(Collected data entries)
----------
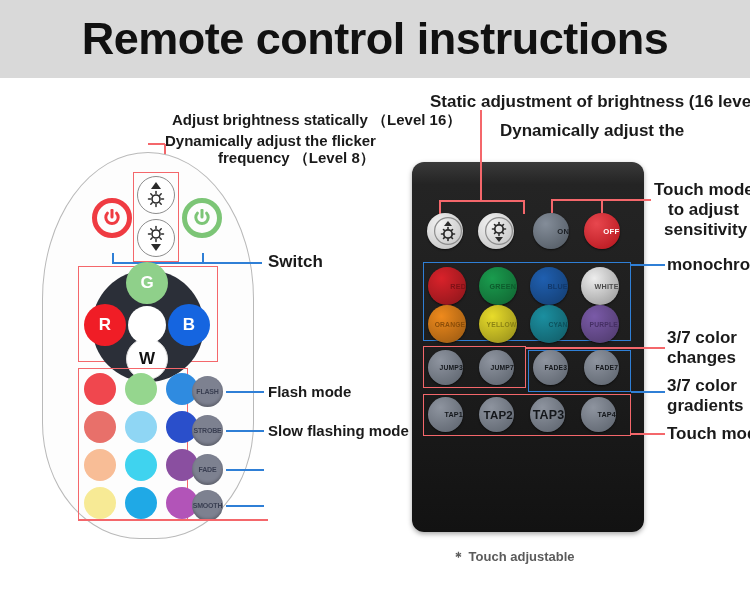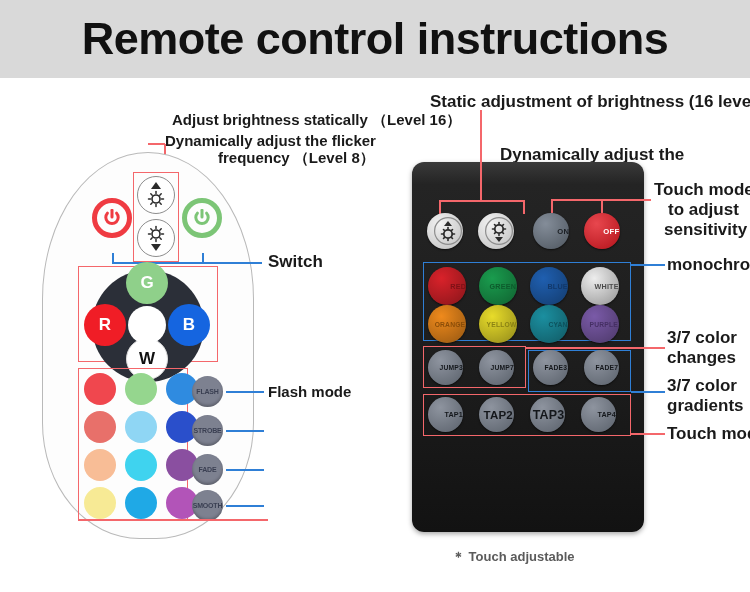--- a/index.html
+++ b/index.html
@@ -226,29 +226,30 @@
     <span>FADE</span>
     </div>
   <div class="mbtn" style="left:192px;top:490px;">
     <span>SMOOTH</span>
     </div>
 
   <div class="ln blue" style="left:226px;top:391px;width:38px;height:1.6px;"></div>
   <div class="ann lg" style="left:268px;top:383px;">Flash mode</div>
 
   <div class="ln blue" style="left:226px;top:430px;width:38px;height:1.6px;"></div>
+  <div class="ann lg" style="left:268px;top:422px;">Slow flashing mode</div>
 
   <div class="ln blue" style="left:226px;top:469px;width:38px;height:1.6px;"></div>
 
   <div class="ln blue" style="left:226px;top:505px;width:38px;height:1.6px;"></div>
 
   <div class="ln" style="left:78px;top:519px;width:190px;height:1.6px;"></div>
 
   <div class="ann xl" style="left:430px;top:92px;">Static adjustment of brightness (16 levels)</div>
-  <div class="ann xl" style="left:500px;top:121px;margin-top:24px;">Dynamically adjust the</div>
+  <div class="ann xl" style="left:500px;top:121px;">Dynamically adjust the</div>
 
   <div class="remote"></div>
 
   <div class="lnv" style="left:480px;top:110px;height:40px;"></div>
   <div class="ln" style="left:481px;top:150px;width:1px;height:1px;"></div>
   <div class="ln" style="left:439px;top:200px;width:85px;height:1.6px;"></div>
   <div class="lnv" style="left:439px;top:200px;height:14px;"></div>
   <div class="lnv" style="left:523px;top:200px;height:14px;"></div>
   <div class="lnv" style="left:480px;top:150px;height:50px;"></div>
----------
- **Problem**
Please reproduce every record exactly as written, excluding the pictures.

- **Solution**
--- a/index.html
+++ b/index.html
@@ -226,29 +226,30 @@
     <span>FADE</span>
     </div>
   <div class="mbtn" style="left:192px;top:490px;">
     <span>SMOOTH</span>
     </div>
 
   <div class="ln blue" style="left:226px;top:391px;width:38px;height:1.6px;"></div>
   <div class="ann lg" style="left:268px;top:383px;">Flash mode</div>
 
   <div class="ln blue" style="left:226px;top:430px;width:38px;height:1.6px;"></div>
+  <div class="ann lg" style="left:268px;top:422px;">Slow flashing mode</div>
 
   <div class="ln blue" style="left:226px;top:469px;width:38px;height:1.6px;"></div>
 
   <div class="ln blue" style="left:226px;top:505px;width:38px;height:1.6px;"></div>
 
   <div class="ln" style="left:78px;top:519px;width:190px;height:1.6px;"></div>
 
   <div class="ann xl" style="left:430px;top:92px;">Static adjustment of brightness (16 levels)</div>
-  <div class="ann xl" style="left:500px;top:121px;margin-top:24px;">Dynamically adjust the</div>
+  <div class="ann xl" style="left:500px;top:121px;">Dynamically adjust the</div>
 
   <div class="remote"></div>
 
   <div class="lnv" style="left:480px;top:110px;height:40px;"></div>
   <div class="ln" style="left:481px;top:150px;width:1px;height:1px;"></div>
   <div class="ln" style="left:439px;top:200px;width:85px;height:1.6px;"></div>
   <div class="lnv" style="left:439px;top:200px;height:14px;"></div>
   <div class="lnv" style="left:523px;top:200px;height:14px;"></div>
   <div class="lnv" style="left:480px;top:150px;height:50px;"></div>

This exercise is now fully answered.